Hi,
In my toy example there are two processes that have a gamma distribution (with the same scale 1), and in every trial the one with the largest outcome is “selected”. In R, the process would look like this:
N <- 1000
alpha1 <-4
alpha2 <-3
y1 <- rgamma(N,alpha1)
y2 <- rgamma(N,alpha2)
And my data would look like this:
data <- list(N=N, y = pmax(y1, y2))
I want to estimate alpha1
and alpha2
.
My logic was the following, the proportion of time that y1 was selected is:
mean((y1/y2) >1 )
# 0.642
But this can also be estimated analytically with the Beta prime distribution:
library("extraDistr")
pbetapr(1,alpha2,alpha1)
# 0.65625
So I’m trying to use the cdf of the beta prime distribution (betapr_cdf in my model
) to estimate the mixing proportions, and my idea is that when gamma1 is selected then gamma2 is “censored”, it had a smaller value and then I use the cdf of the gamma, and the other way around when gamma1 is selected.

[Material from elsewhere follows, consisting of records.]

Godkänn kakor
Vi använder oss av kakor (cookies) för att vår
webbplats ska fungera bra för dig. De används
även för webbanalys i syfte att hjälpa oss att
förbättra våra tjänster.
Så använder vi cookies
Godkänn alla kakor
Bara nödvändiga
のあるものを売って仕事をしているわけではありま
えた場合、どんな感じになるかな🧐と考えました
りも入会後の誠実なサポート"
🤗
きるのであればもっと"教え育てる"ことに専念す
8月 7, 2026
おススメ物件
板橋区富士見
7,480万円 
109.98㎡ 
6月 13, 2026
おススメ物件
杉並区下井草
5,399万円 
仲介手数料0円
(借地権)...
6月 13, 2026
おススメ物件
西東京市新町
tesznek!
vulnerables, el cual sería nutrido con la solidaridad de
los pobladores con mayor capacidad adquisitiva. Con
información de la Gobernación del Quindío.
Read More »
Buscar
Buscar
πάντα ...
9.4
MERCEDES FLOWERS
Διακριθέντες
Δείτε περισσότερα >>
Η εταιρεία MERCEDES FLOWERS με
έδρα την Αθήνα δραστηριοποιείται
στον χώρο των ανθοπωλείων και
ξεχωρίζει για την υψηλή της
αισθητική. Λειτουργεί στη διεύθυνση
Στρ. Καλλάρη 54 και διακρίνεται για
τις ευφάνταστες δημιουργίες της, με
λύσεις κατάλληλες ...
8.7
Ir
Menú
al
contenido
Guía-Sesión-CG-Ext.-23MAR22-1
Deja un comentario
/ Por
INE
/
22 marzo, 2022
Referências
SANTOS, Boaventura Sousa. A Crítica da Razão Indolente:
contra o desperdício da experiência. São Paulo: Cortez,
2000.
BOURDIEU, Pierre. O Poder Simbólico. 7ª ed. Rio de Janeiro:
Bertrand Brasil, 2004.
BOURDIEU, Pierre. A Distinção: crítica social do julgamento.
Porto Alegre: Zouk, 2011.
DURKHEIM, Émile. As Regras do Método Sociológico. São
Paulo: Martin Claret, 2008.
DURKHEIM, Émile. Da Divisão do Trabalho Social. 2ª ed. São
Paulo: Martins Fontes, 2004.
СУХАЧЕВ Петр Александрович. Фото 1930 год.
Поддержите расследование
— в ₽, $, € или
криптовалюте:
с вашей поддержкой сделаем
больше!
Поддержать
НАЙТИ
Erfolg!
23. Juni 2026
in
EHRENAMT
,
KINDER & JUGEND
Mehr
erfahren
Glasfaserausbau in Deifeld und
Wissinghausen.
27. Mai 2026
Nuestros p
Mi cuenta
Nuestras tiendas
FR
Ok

I’m writing because obviously, it didn’t work!
(I’m starting with super strong priors, but it doesn’t work anyways).
functions {
real betapr_cdf(real x, real alpha, real beta){
return inc_beta(alpha, beta,x/(1+x));
}
}
data {
int N;
real<lower=0> y[N];
}
parameters {
real<lower=0> alpha1;
real<lower=0> alpha2;
}
transformed parameters{
// Probability of selecting P1:
real <lower= 0, upper=1> P1 = betapr_cdf(1,alpha2, alpha1);
}
model {
alpha1~ normal(4,.1);
alpha2 ~ normal(3,.1);
for (n in 1:N){
target += log_mix(P1, gamma_lpdf(y[n]|alpha1,1) + gamma_lcdf(y[n]|alpha2,1),
gamma_lpdf(y[n]|alpha2,1) + gamma_lcdf(y[n]|alpha1,1));
}
}
The problem is that it doesn’t even start:
out <- stan("rate.stan", data=data, chains =1,iter=500)

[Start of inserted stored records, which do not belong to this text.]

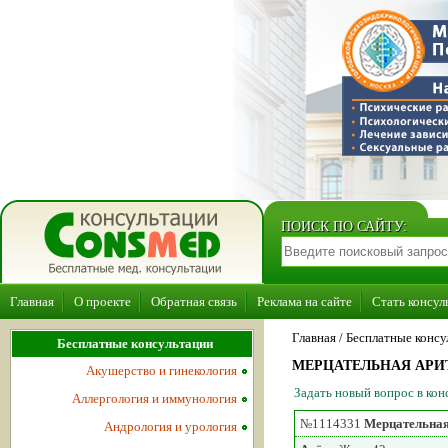
ПОИСК ПО САЙТУ:
Главная
О проекте
Обратная связь
Реклама на сайте
Стать консул
Главная
/ Бесплатные консу
Бесплатные консультации
МЕРЦАТЕЛЬНАЯ АРИТМ
Акушерство и гинекология
Задать новый вопрос в ко
Аллергология и иммунология
№1114331
Мерцательная 
Андрология и урология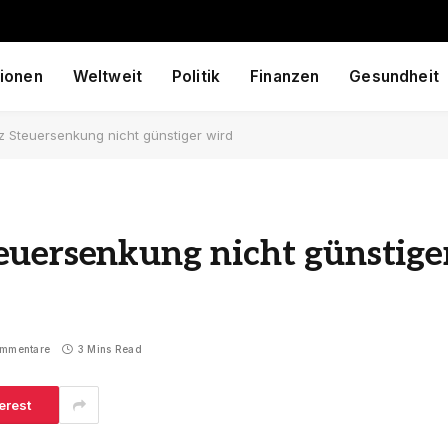
ionen
Weltweit
Politik
Finanzen
Gesundheit
z Steuersenkung nicht günstiger wird
euersenkung nicht günstige
ommentare
3 Mins Read
erest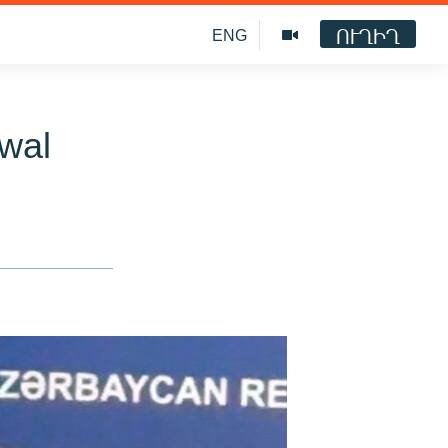
ՈՒՂԻՂ
ENG
awal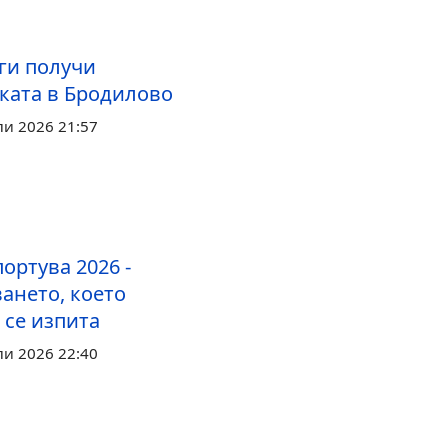
ги получи
ката в Бродилово
ли 2026 21:57
ортува 2026 -
ането, което
 се изпита
ли 2026 22:40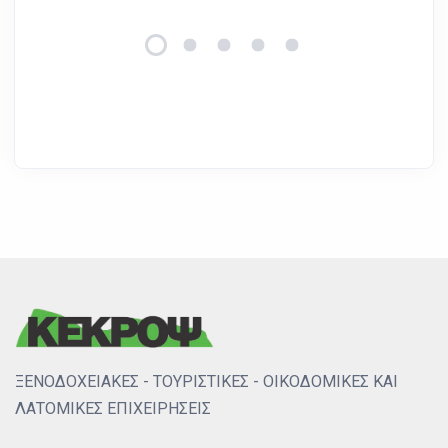
ΞΕΝΟΔΟΧΕΙΑΚΕΣ - ΤΟΥΡΙΣΤΙΚΕΣ - ΟΙΚΟΔΟΜΙΚΕΣ ΚΑΙ
ΛΑΤΟΜΙΚΕΣ ΕΠΙΧΕΙΡΗΣΕΙΣ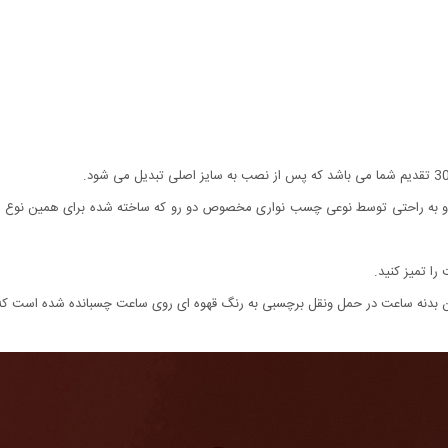
 و به راحتی توسط نوعی چسب نواری مخصوص دو رو که ساخته شده برای همین نوع
ا تمیز کنید.
نه ساعت در حمل ونقل برچسبی به رنگ قهوه ای روی ساعت چسبانده شده است که به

Chain 1: Rejecting initial value:
Chain 1: Gradient evaluated at the initial value is not finite.
Chain 1: Stan can't start sampling from this initial value.
Chain 1:
Chain 1: Initialization between (-2, 2) failed after 100 attempts.

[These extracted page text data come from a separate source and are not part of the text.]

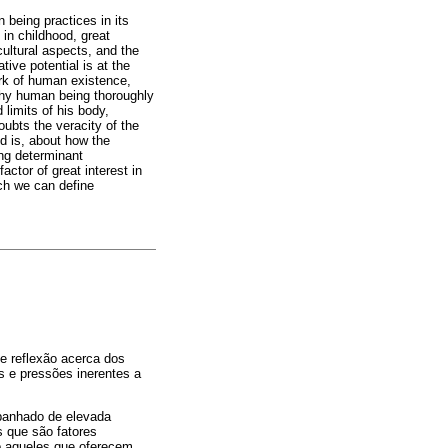
 being practices in its
 in childhood, great
ultural aspects, and the
ive potential is at the
work of human existence,
althy human being thoroughly
limits of his body,
ubts the veracity of the
ld is, about how the
ing determinant
actor of great interest in
ich we can define
e reflexão acerca dos
s e pressões inerentes a
mpanhado de elevada
s que são fatores
o aqueles que oferecem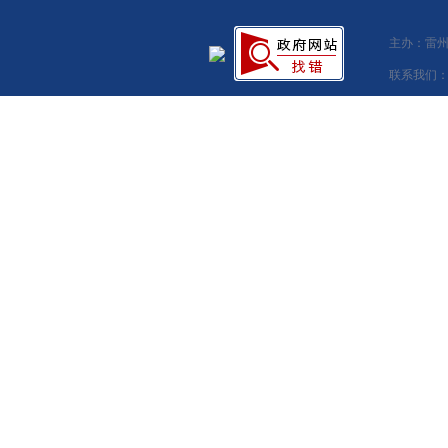
主办：雷州
联系我们：湛江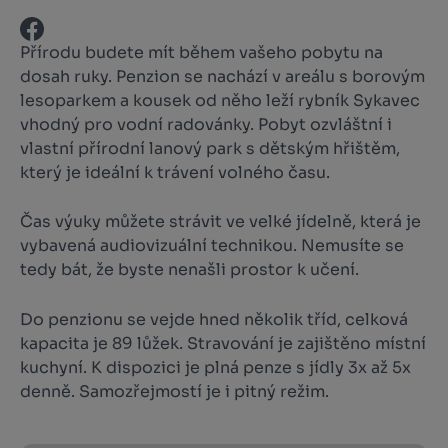
Přírodu budete mít během vašeho pobytu na
dosah ruky. Penzion se nachází v areálu s borovým
lesoparkem a kousek od něho leží rybník Sykavec
vhodný pro vodní radovánky. Pobyt ozvláštní i
vlastní přírodní lanový park s dětským hřištěm,
který je ideální k trávení volného času.
Čas výuky můžete strávit ve velké jídelně, která je
vybavená audiovizuální technikou. Nemusíte se
tedy bát, že byste nenašli prostor k učení.
Do penzionu se vejde hned několik tříd, celková
kapacita je 89 lůžek. Stravování je zajištěno místní
kuchyní. K dispozici je plná penze s jídly 3x až 5x
denně. Samozřejmostí je i pitný režim.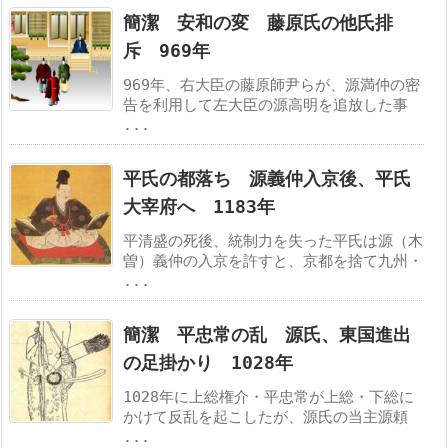
簡潔 安和の変 藤原氏の他氏排
斥 969年
969年、右大臣の藤原師尹らが、源満仲の密
告を利用して左大臣の源高明を追放した事
...
平氏の都落ち 源義仲入京後、平氏
大宰府へ 1183年
平清盛の死後、統制力を失った平氏は源（木
曽）義仲の入京を許すと、京都を捨て九州・
...
簡潔 平忠常の乱 源氏、東国進出
の足掛かり 1028年
1028年に上総権介・平忠常が上総・下総に
かけて反乱を起こしたが、源氏の当主源頼
...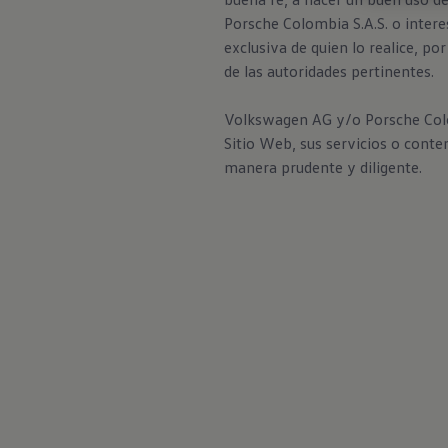
Porsche Colombia S.A.S. o intere
exclusiva de quien lo realice, p
de las autoridades pertinentes.
Volkswagen AG y/o Porsche Colomb
Sitio Web, sus servicios o conte
manera prudente y diligente.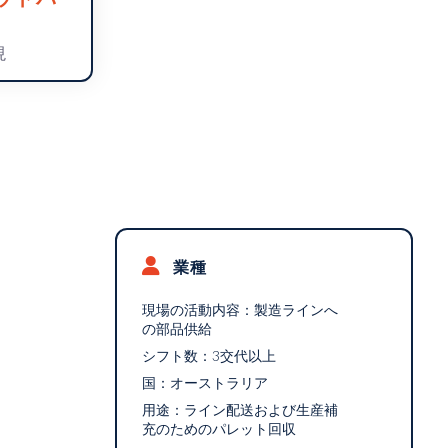
現
業種
現場の活動内容：
製造ラインへ
の部品供給
シフト数：
3交代以上
国：
オーストラリア
用途：
ライン配送および生産補
充のためのパレット回収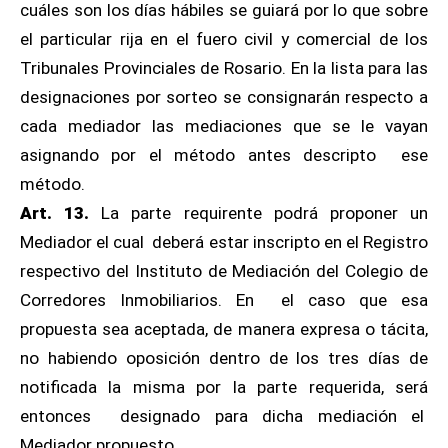
cuáles son los días hábiles se guiará por lo que sobre
el particular rija en el fuero civil y comercial de los
Tribunales Provinciales de Rosario. En la lista para las
designaciones por sorteo se consignarán respecto a
cada mediador las mediaciones que se le vayan
asignando por el método antes descripto ese
método.
Art. 13.
La parte requirente podrá proponer un
Mediador el cual deberá estar inscripto en el Registro
respectivo del Instituto de Mediación del Colegio de
Corredores Inmobiliarios. En el caso que esa
propuesta sea aceptada, de manera expresa o tácita,
no habiendo oposición dentro de los tres días de
notificada la misma por la parte requerida, será
entonces designado para dicha mediación el
Mediador propuesto.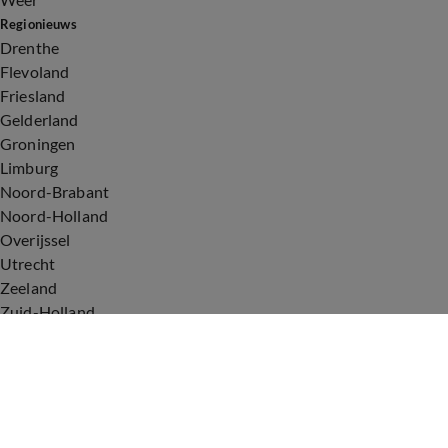
Regionieuws
Drenthe
Flevoland
Friesland
Gelderland
Groningen
Limburg
Noord-Brabant
Noord-Holland
Overijssel
Utrecht
Zeeland
Zuid-Holland
Voorwaarden
Over ons
Privacyverklaring
Gebruiksvoorwaarden
Cookieverklaring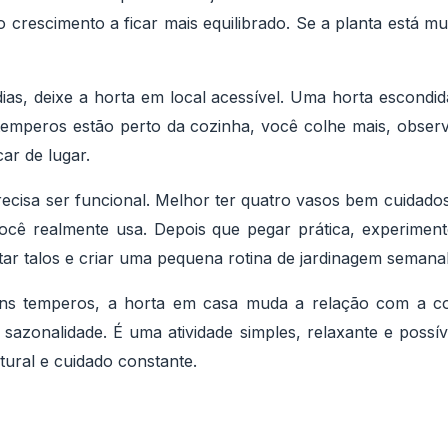
 crescimento a ficar mais equilibrado. Se a planta está m
as, deixe a horta em local acessível. Uma horta escondi
 temperos estão perto da cozinha, você colhe mais, obser
ar de lugar.
cisa ser funcional. Melhor ter quatro vasos bem cuidado
ê realmente usa. Depois que pegar prática, experimente
tar talos e criar uma pequena rotina de jardinagem semanal
ns temperos, a horta em casa muda a relação com a co
e sazonalidade. É uma atividade simples, relaxante e poss
ural e cuidado constante.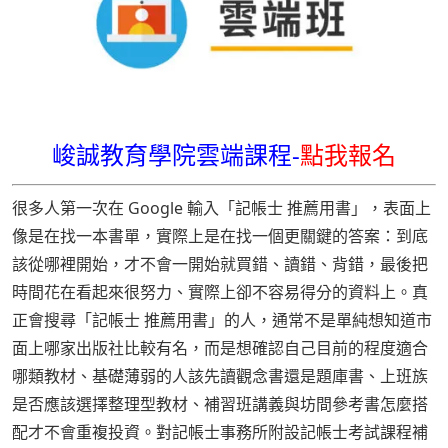
峻誠教育學院雲端課程-
點我報名
很多人第一次在 Google 輸入「記帳士 推薦用書」，表面上
像是在找一本書單，實際上是在找一個更關鍵的答案：到底
該從哪裡開始，才不會一開始就買錯、讀錯、背錯，最後把
時間花在看起來很努力、實際上卻不容易得分的資料上。真
正會搜尋「記帳士 推薦用書」的人，通常不是單純想知道市
面上哪家出版社比較有名，而是想確認自己目前的程度適合
哪類教材、基礎薄弱的人該先讀觀念書還是題庫書、上班族
是否應該選擇整理型教材、補習班講義與坊間參考書怎麼搭
配才不會重複投資。對記帳士事務所附設記帳士考試課程補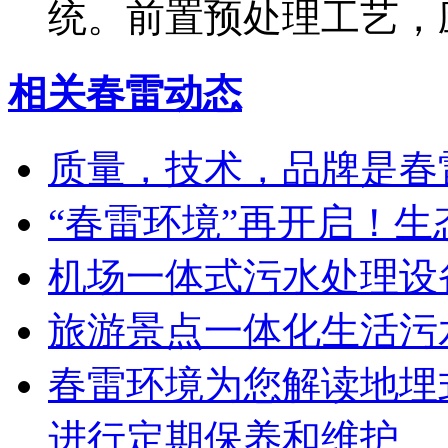
统。前置预处理工艺，
相关春雷动态
质量，技术，品牌是春
“春雷环境”再开启！
机场一体式污水处理设
旅游景点一体化生活污
春雷环境为您解读地埋
进行定期保养和维护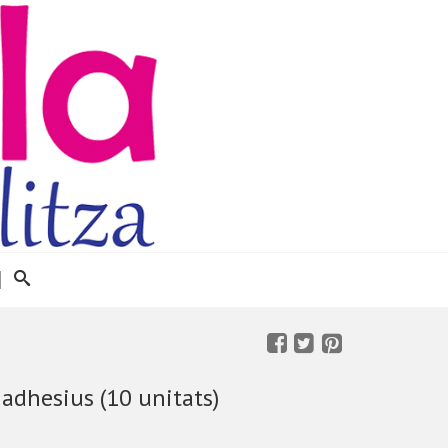
adhesius (10 unitats)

Chain 1: Try specifying initial values, reducing ranges of constrained values, or reparameterizing the model.
[1] "Error in sampler$call_sampler(args_list[[i]]) : Initialization failed."
error occurred during calling the sampler; sampling not done
And when I print different parts of the model I noticed that P1
is stuck at 0
in the initialization, but it shouldn’t be because alpha1 and alpha2 have sensible values in the same iteration!
So I’m stuck!
(I’ve already checked that betapr_cdf
is working fine…)
Thanks!